## TEXTO FUENTE
Por otro lado, la literatura contiene dentro de sí una
cierta música producto de cadenas fónicas, ritmos según una sintaxis, métricas
según una organización, que se articulan hasta adoptar una mezcla de silencios,
sonidos y un contrapunto entre ambos.
Eso que podría ser traducible en un texto a una determinada melodía. Hay una
materialidad de los signos que resulta incuestionable y eso ha sido estudiado
por investigadores en torno de fenómenos o corrientes literarias como el
barroco o el más cercano neobarroco o hasta neobarroso argentino. En el cual
los escritores tienden a poner el acento en los significantes más que en
cualquier otra dimensión del discurso. Pero hacerlo supone una operación con
los significados. Supone un cierto desorden de esos significados. No se trata
de una operación inofensiva. Los signos se insubordinan en esos casos en
relación a su uso habitual, a su uso más cotidiano. Adoptan una dimensión
incuestionablemente física, tangible, diera la impresión de que pueden tocarse
y escucharse. Se percibe su respiración. Y ello introduce una dispersión de los
significados que entran en una situación de irrisión. Eso conlleve complejas
operaciones connotativas, por un lado. Y
una reducción de las denotativas. Eso disloca el sentido o los sentidos.
Por lo tanto desconcierta y descoloca al lector, lo que para la buena
literatura suele ser sumamente positivo. En efecto: los significados “pierden
el juicio”. Y esto es saludable porque rompen con una economía de la comunicación
que suele ser puramente instrumental. Es la que han consagrado la publicidad,
los medios, la propaganda, la escuela y, me parece a mí, los intercambios que
el capitalismo propone a los sujetos de cultura porque son escasamente
creativamente y altamente reiterativos.
Cuando escribimos podemos pensar en objetos y hasta en
un objeto en particular. Ello es especialmente evidente cuando nos proponemos
en un cuento escribir acerca de un argumento en el que ocurren determinadas
cosas (y no otras). Buscamos la precisión, el ajuste, la exactitud a la trama y
esa realidad a la que el cuento, desde el plano de lo imaginario, alude por un
lado. Buscamos producir un determinado efecto, por el otro. Y, tal como lo
estudió el crítico y semiólogo francés Roland Barthes en su artículo “El efecto
de realidad”, introducir detalles puntuales y concretos en un relato ello
confiere a ese relato o novela un “efecto de realidad” que suerte un impacto
inmediato de verosimilitud. Si nos manejamos todo el tiempo con abstracciones un
texto literario no será lo suficientemente elocuente. No será lo
suficientemente eficaz. Y no será lo suficientemente verosímil. O lo será sólo
en un sentido. Me parece que un texto literario puramente abstracto sin un
anclaje en lo concreto traducido en acciones y emociones, en presencias, en
materia, en un repertorio de objetos que rodeen como una escenografía la acción
no resulta lo suficientemente conmovedor ni lo suficientemente bello ni, para
ser completamente sincero, lo suficientemente literario. Es más un concepto que
la representación de un conjunto de acciones.

## DATOS PROPORCIONADOS
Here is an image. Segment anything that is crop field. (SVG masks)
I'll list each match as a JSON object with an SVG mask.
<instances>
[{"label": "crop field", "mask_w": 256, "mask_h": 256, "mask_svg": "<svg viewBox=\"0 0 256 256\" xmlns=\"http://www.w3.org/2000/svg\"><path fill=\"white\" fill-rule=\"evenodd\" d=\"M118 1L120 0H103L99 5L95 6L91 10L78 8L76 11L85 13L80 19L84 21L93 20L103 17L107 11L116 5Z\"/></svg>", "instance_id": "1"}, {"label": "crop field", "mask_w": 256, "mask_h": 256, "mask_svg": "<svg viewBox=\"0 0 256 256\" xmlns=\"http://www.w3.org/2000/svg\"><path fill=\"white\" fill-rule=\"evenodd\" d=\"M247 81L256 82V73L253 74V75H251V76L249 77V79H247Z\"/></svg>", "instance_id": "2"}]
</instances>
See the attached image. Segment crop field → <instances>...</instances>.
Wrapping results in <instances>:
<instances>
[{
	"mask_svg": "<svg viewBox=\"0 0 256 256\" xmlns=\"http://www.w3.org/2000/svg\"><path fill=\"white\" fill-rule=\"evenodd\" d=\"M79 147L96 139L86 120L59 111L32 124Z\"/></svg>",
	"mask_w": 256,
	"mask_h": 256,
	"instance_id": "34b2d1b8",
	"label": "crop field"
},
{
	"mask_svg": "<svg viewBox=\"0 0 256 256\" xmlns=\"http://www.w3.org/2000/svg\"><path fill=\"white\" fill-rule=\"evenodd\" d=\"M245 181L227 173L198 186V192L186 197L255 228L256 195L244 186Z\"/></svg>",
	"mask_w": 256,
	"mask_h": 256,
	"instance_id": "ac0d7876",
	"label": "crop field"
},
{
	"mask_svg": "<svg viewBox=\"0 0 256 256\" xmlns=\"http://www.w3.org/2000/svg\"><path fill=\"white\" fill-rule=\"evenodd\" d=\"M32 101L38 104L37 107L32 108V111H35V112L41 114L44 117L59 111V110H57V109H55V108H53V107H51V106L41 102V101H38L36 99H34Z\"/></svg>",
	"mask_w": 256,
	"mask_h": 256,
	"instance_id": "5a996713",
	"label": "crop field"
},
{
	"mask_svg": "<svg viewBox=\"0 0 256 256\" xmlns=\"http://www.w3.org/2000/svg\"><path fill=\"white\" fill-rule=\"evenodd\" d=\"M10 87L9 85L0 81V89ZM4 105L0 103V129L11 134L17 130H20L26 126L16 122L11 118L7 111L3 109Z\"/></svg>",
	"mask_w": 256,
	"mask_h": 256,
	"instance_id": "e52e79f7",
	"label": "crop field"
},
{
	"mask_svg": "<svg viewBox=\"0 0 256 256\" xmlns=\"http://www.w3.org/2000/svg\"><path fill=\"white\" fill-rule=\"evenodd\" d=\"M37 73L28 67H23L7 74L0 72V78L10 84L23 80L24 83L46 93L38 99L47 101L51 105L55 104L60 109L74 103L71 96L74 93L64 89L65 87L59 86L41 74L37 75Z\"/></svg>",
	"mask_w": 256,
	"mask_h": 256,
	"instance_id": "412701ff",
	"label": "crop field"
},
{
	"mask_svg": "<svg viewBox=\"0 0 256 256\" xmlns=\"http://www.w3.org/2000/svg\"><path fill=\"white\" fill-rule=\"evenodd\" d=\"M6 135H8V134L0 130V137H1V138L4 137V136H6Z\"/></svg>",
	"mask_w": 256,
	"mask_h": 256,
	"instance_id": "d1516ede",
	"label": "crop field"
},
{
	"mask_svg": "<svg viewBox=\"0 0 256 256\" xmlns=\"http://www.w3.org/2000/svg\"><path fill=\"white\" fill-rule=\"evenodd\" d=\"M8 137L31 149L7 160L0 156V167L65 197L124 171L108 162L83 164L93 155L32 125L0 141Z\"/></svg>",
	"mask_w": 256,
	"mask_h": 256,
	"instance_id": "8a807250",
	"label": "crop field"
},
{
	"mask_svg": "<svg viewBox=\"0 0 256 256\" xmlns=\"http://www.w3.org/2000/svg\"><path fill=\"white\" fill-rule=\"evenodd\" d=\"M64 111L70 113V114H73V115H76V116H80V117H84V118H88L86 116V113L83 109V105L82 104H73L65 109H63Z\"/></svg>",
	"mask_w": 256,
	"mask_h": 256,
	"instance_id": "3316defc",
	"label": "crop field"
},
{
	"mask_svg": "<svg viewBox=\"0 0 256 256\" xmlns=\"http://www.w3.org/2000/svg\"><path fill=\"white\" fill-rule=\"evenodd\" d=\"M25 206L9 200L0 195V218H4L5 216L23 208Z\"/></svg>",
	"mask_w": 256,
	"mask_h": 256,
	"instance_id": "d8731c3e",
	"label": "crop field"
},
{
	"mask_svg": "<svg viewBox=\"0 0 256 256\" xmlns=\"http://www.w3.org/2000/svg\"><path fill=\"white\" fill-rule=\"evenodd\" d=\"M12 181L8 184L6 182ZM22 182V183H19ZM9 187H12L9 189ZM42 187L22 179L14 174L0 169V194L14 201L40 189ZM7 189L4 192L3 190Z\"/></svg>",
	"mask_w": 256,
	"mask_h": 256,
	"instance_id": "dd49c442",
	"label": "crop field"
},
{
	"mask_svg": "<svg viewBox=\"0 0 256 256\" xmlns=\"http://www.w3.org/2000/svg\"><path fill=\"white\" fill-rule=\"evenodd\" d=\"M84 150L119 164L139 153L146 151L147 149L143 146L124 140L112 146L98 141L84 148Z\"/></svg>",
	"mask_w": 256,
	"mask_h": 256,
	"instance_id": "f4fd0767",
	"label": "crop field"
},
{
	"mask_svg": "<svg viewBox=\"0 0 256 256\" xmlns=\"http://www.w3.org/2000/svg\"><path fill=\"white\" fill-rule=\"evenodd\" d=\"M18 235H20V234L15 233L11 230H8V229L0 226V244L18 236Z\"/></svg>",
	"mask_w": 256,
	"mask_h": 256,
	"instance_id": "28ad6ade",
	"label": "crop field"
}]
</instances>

## CONSIGNA 1
Según el texto fuente, ¿en qué artículo estudió Roland Barthes el "efecto de realidad"?
## CONSIGNA 2
Por favor, reescribe el tramo del texto fuente que va desde "Por lo tanto" hasta "y altamente reiterativos.", sustituyendo "la escuela" por "la universidad".
Las filas son un material independiente del texto fuente.

## RESPUESTA ESCRITA 1
En su artículo "El efecto de realidad".

## RESPUESTA ESCRITA 2
Por lo tanto desconcierta y descoloca al lector, lo que para la buena
literatura suele ser sumamente positivo. En efecto: los significados “pierden
el juicio”. Y esto es saludable porque rompen con una economía de la comunicación
que suele ser puramente instrumental. Es la que han consagrado la publicidad,
los medios, la propaganda, la universidad y, me parece a mí, los intercambios que
el capitalismo propone a los sujetos de cultura porque son escasamente
creativamente y altamente reiterativos.